You Aren’t Going To Change The World And That’s Okay

2010 February 5

Hate To Break It To You is a recurring feature wherein we dispense succinct home truths that everyone could benefit from facing up to, unpleasant as they may be.

Photo by giarose

Not everyone grows up to be Gandhi. Not all of us are meant to change the world and live capital L lives. There’s only so much paradigm-shifting talent, opportunity and luck available and you’re not a failure¬† just because you didn’t receive what you believe was your generationally-mandated portion of the above, although it’s easy to see why you might feel that way.

Those of us who grew up as part of the middle-class North American majority learned that we could be anything we wanted, but somewhere along the way, we got it twisted around in our heads that we had to be everything the world wanted/needed in order to be successful. Money wasn’t enough, nor was the love of family and friends, we wanted to matter, to make a difference, to prove ourselves, even if we couldn’t define exactly what this entailed. But we knew it was big, bigger than the lives we’re living now, bigger than our cubicle jobs, our weakness for reality tv and organic, fair trade espresso. You’re nobody until the Nobel committee comes calling. We’re not supposed to settle and settling has become anything less than being multi-tasking, globe-trotting, world-saving, well-paid, well-partnered prodigies. The desire not to hide our individual lights under a bushel is a laudable one, but not everyone is going to be a game changer. And there’s no shame or failure or inadequacy in working¬† an “ordinary” job, in leading a quiet life, in surrounding yourself with a handful of close friends and family. In fact, those are the lives most of us end up with, with the smarter of us realizing that they’re every bit as meaningful as the marquee existences we feel we ought to aspire to. There doesn’t need to be a higher purpose, a greater mandate, a pissing contest of who has more frequent flyer miles and a bigger LinkedIn network. It’s okay not to end up a shining star and it’s more than okay not to have ever wanted to be one in the first place. It’s okay to work at Whole Foods or be a stay-at-home dad or never finish your PhD thesis. Never owning a home doesn’t make you a failure, nor does buying one four doors down from your parents. Who the hell cares if you’ve never even heard of Herzog and that you like Bon Jovi and drink PBR without a trace of hipster irony? These aren’t moral failings, folks.

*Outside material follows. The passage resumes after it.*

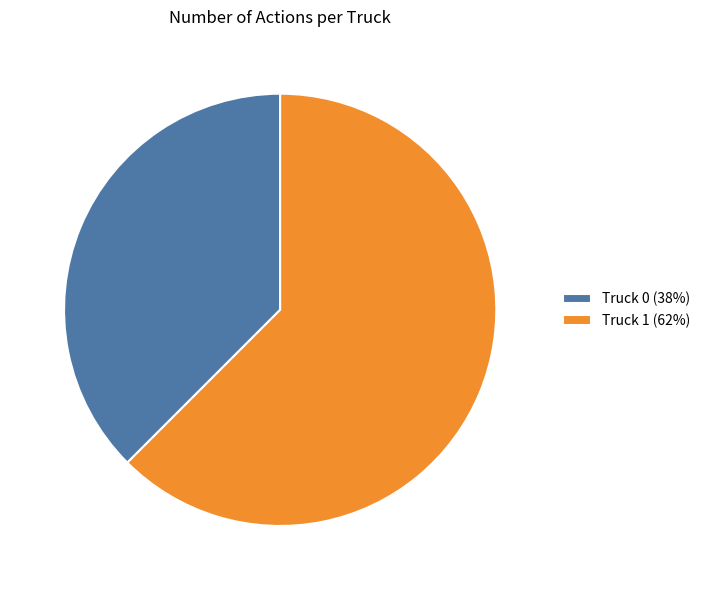

Is Truck 1 the majority of the pie?

Yes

I’m absolutely not telling you to give up on your dreams, or jettison your idealism in favor of the “simple” life. Both are valid choices and they aren’t even mutually exclusive. What I am encouraging you to do is to stop living for your legacy and to take a moment to examine the implicit privilege in assuming the self-imposed middle-class Gen Y burden of “making the world a better place” out of a sense of duty instead of genuine altruism (which I’d never argue against, obviously). You’re the one choosing that yoke and you can choose to cast it off. Noblesse oblige, especially of the guilt-driven variety, is totally overrated.